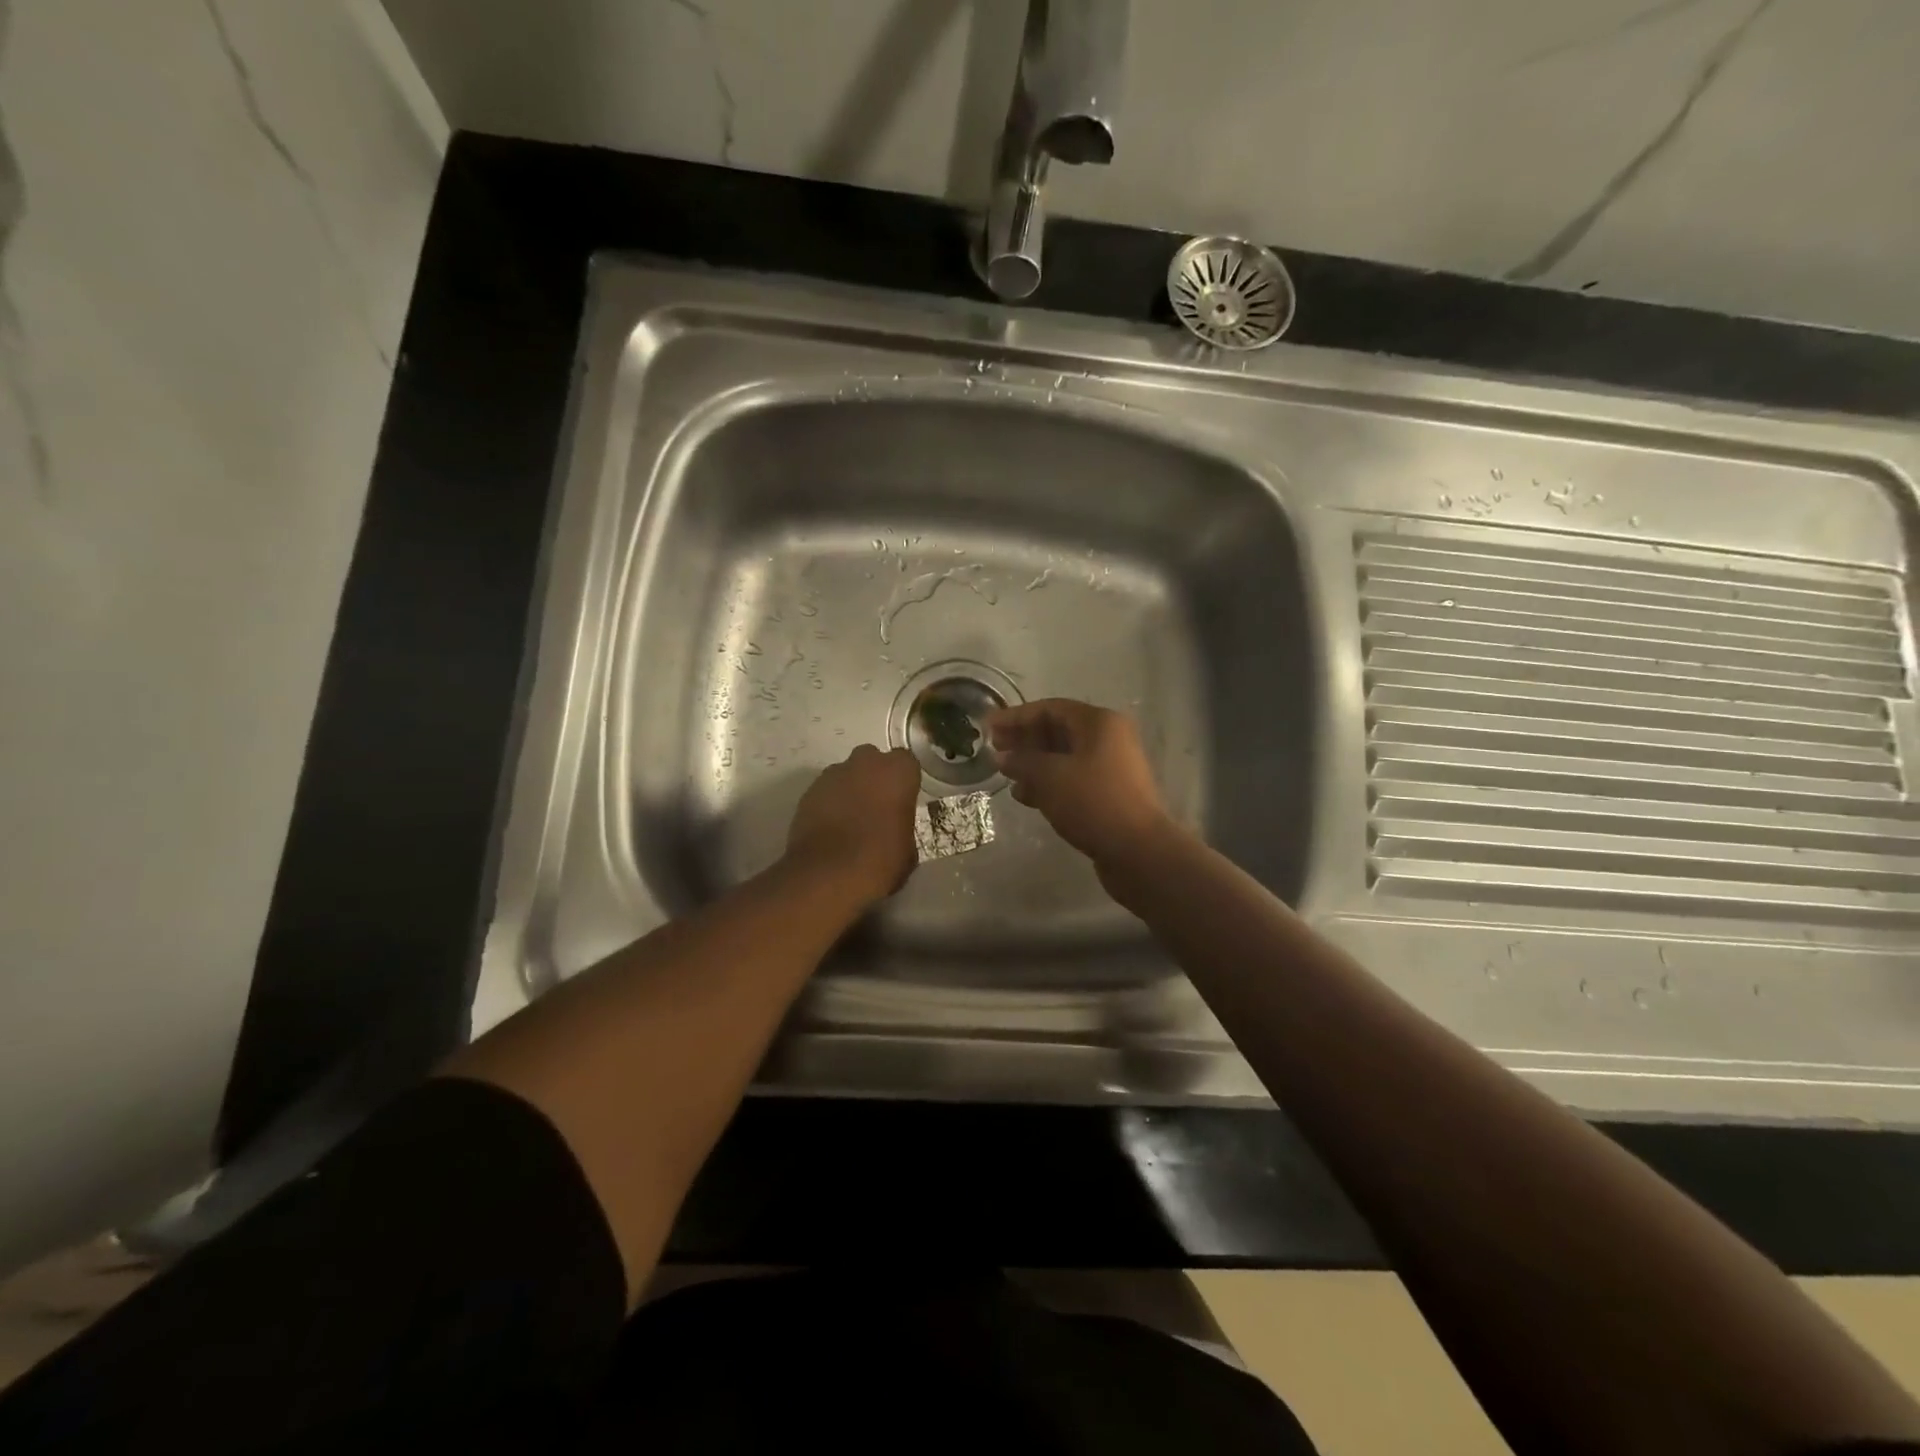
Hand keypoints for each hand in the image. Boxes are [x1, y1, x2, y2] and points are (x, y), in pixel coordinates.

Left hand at [785, 744, 921, 906]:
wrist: (828, 875)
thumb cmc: (880, 860)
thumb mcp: (908, 849)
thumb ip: (902, 826)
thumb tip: (895, 829)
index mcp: (897, 772)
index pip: (906, 763)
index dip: (904, 781)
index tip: (902, 801)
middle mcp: (865, 763)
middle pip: (872, 760)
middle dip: (874, 777)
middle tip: (877, 806)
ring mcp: (833, 775)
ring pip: (846, 774)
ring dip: (850, 789)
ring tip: (850, 820)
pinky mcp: (808, 792)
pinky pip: (825, 791)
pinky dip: (829, 803)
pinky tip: (831, 828)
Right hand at [985, 699, 1174, 870]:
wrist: (1138, 851)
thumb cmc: (1093, 802)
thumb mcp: (1049, 777)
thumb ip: (1022, 761)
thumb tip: (1002, 757)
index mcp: (1099, 723)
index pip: (1050, 708)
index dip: (1016, 716)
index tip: (987, 727)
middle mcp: (1109, 739)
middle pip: (1058, 730)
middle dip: (1024, 739)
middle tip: (994, 750)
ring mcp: (1111, 767)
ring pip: (1064, 757)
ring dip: (1034, 764)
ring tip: (1006, 776)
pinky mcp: (1109, 794)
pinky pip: (1072, 779)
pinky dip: (1048, 783)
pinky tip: (1026, 796)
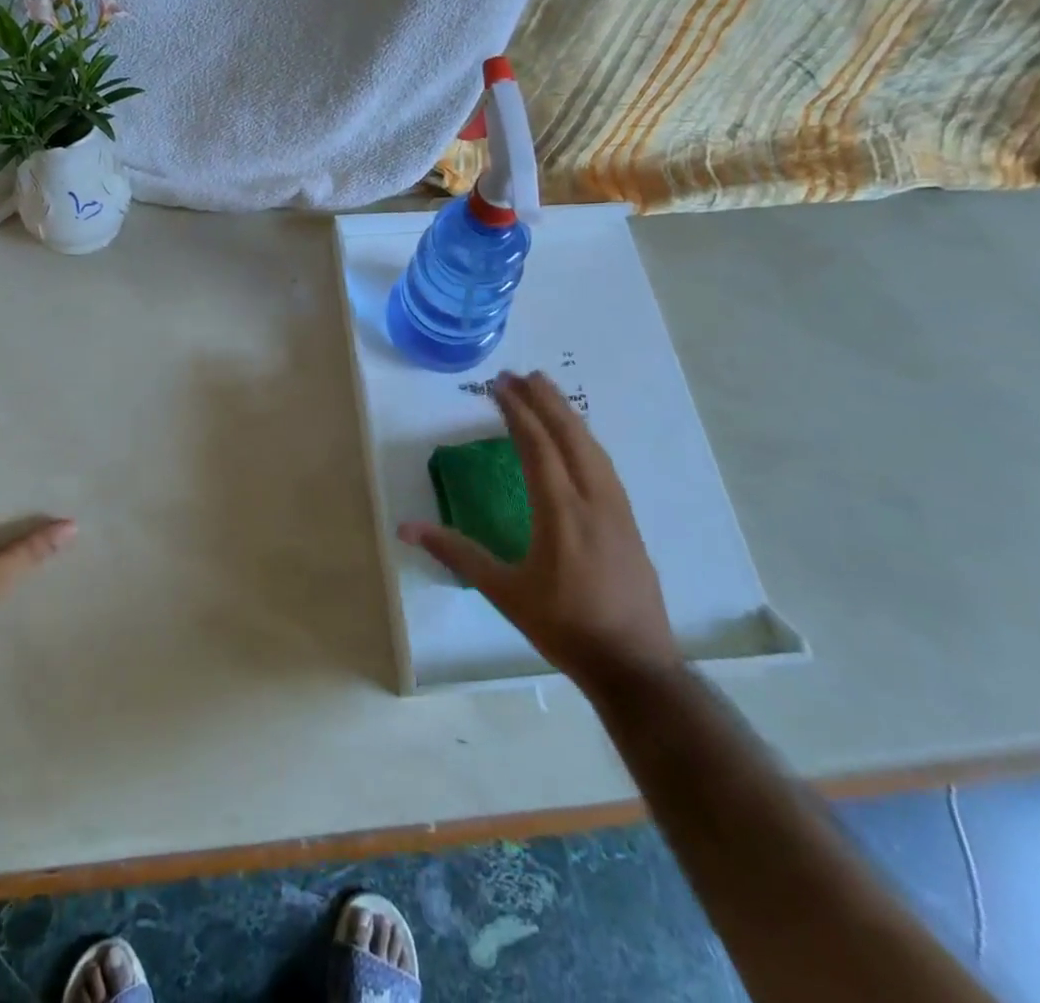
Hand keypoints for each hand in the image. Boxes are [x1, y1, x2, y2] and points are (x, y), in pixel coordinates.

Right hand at [398, 370, 679, 692]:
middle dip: (546, 401)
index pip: (538, 446)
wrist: (634, 666)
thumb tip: (406, 528)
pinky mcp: (629, 524)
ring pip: (593, 448)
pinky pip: (604, 466)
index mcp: (562, 512)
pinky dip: (585, 440)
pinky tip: (578, 441)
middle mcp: (594, 500)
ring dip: (568, 416)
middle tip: (522, 374)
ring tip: (548, 393)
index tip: (499, 385)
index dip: (517, 411)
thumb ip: (458, 553)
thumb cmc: (564, 627)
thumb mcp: (504, 592)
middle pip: (571, 436)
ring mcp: (618, 510)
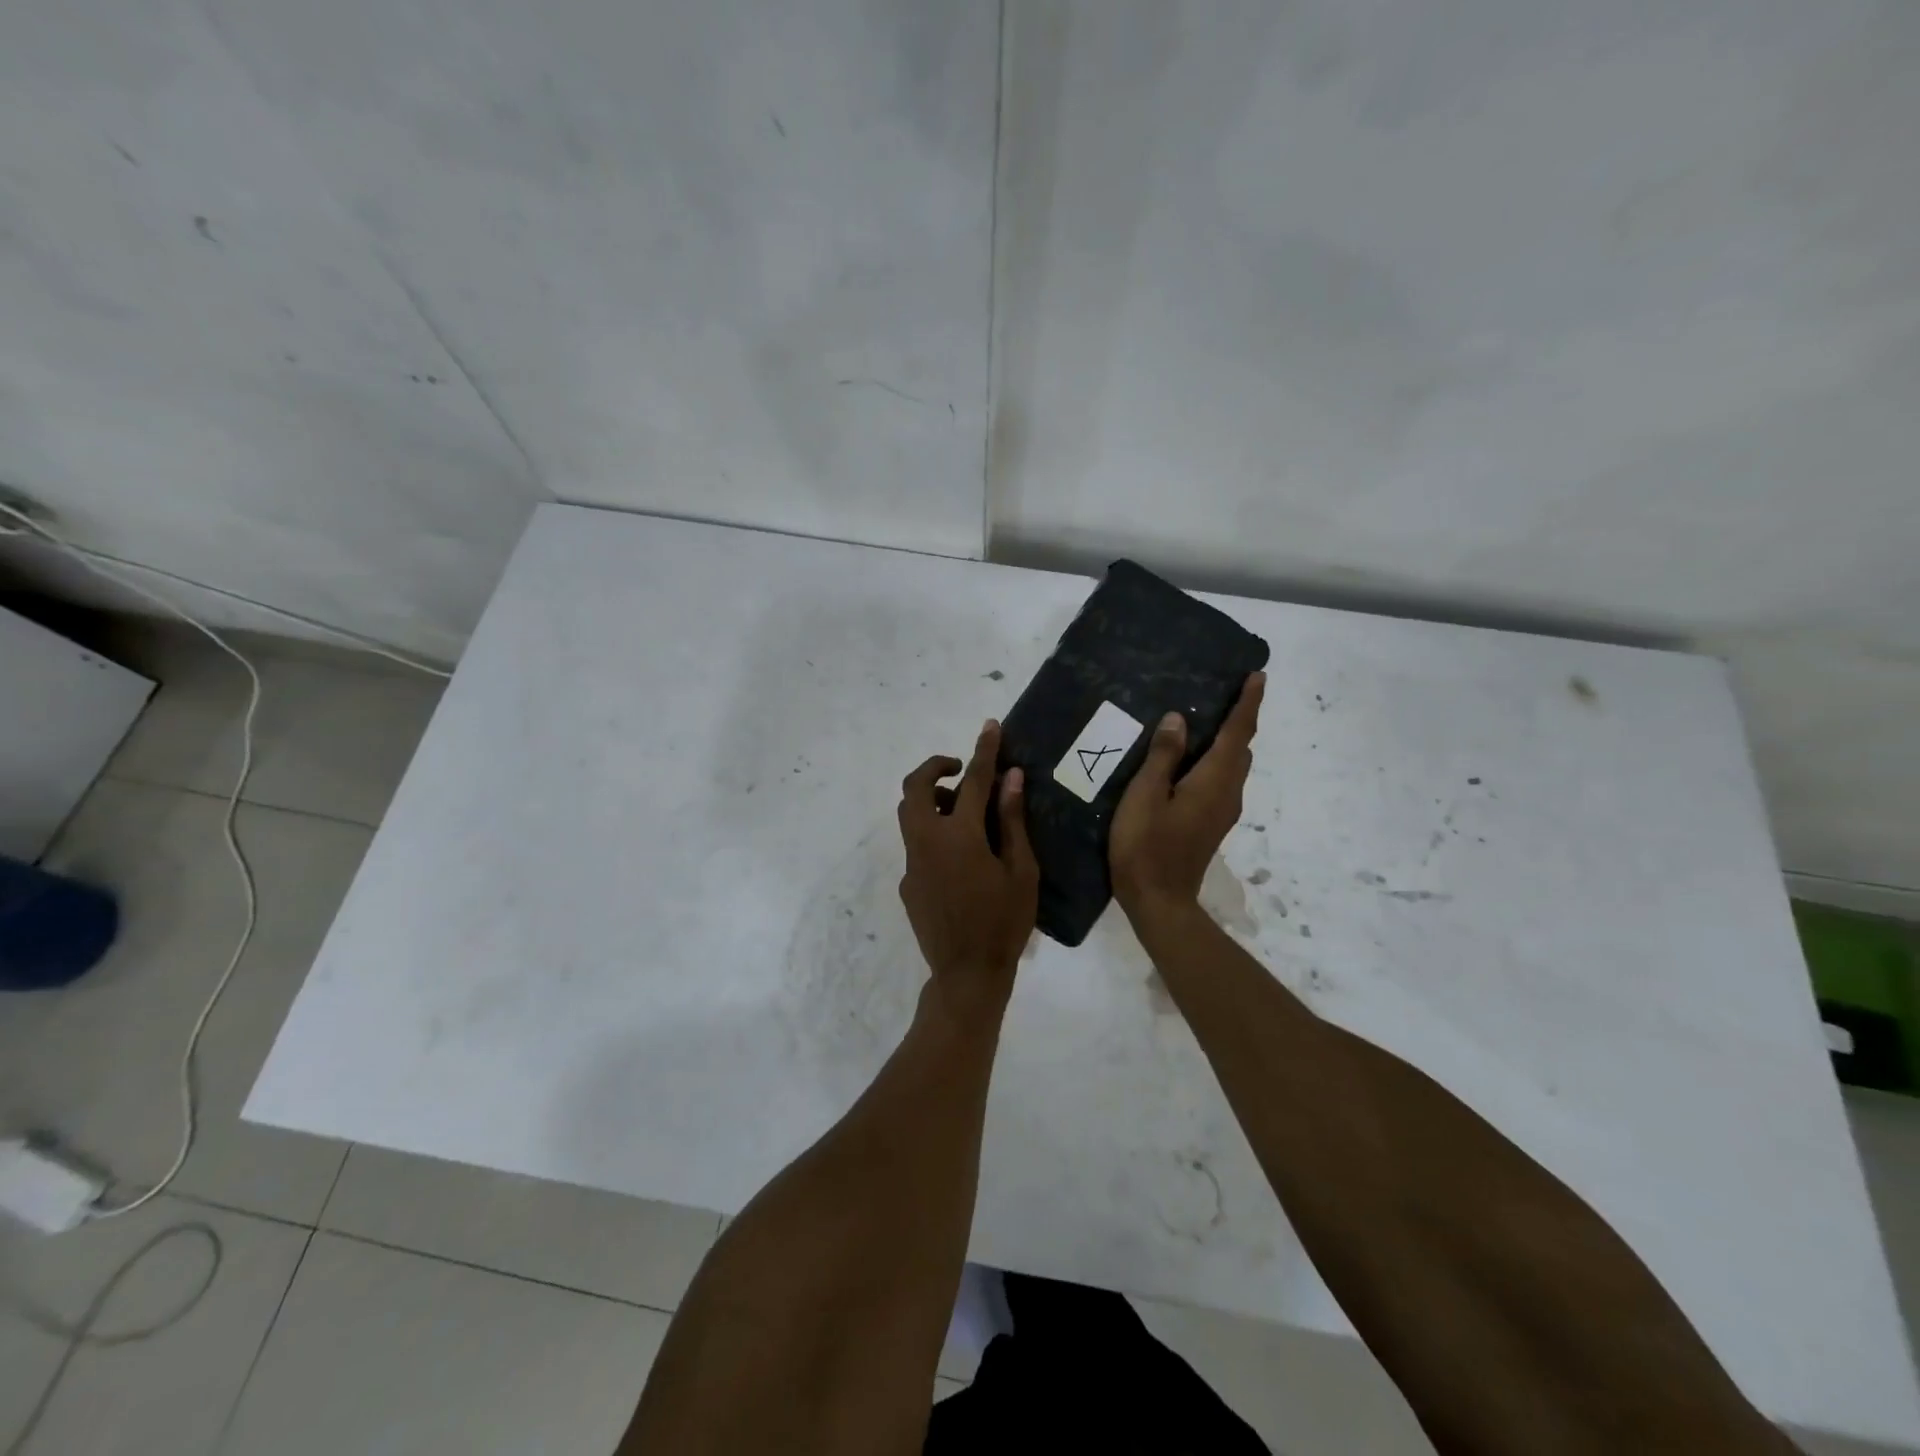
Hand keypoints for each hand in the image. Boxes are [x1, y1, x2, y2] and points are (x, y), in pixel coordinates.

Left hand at [897, 720, 1039, 1015]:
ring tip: (965, 814)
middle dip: (935, 767)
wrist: (967, 973)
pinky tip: (960, 859)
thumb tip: (1011, 778)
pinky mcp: (907, 882)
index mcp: (959, 836)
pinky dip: (934, 835)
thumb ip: (1012, 820)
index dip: (983, 751)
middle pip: (915, 788)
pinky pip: (916, 845)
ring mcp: (911, 863)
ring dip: (932, 801)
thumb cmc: (1004, 922)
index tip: (990, 726)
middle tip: (961, 771)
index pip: (973, 781)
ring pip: (909, 814)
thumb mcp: (1021, 870)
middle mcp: (926, 842)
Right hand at [1110, 672, 1265, 919]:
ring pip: (1233, 766)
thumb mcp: (1145, 796)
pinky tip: (1191, 760)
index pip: (1237, 733)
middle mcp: (1227, 793)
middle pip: (1241, 748)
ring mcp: (1222, 811)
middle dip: (1240, 719)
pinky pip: (1222, 780)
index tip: (1257, 676)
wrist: (1158, 901)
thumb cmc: (1146, 846)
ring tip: (1207, 720)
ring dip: (1228, 741)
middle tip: (1227, 692)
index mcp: (1213, 781)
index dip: (1247, 704)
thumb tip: (1179, 719)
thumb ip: (1162, 757)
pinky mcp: (1211, 823)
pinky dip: (1217, 760)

### REQUIRED WORK:
Output only the stretch above from the line with "middle pip: (1058, 730)" through the line with "middle pip: (571, 436)", reproduced exactly. Exclude pictures.

### SOLUTION TO THIS PROBLEM:
middle pip: (1058, 730)
middle dip: (1024, 739)
middle tip: (994, 750)
ring mcp: (1111, 767)
ring pip: (1064, 757)
ring dip: (1034, 764)
ring tip: (1006, 776)
pinky mcp: (1109, 794)
pinky pip: (1072, 779)
pinky dip: (1048, 783)
pinky tip: (1026, 796)
Hand keypoints for each hand in the image. Boxes are [x1, y1, x2, y2] and points are (x, y), in pixel coordinates.

Right hand at [398, 370, 679, 692]:
middle dip: (546, 401)
index pip: (538, 446)
wrist: (634, 666)
thumb tip: (406, 528)
pinky mcp: (629, 524)
ring pip: (593, 448)
pinky pip: (604, 466)
index mcp: (562, 512)
pinky dip: (585, 440)
pinky tip: (578, 441)
middle mcp: (594, 500)
ring dip: (568, 416)
middle tip: (522, 374)
ring tip: (548, 393)
index tip: (499, 385)
index dip: (517, 411)
thumb ip: (458, 553)
thumb cmc: (564, 627)
thumb mcp: (504, 592)
middle pip: (571, 436)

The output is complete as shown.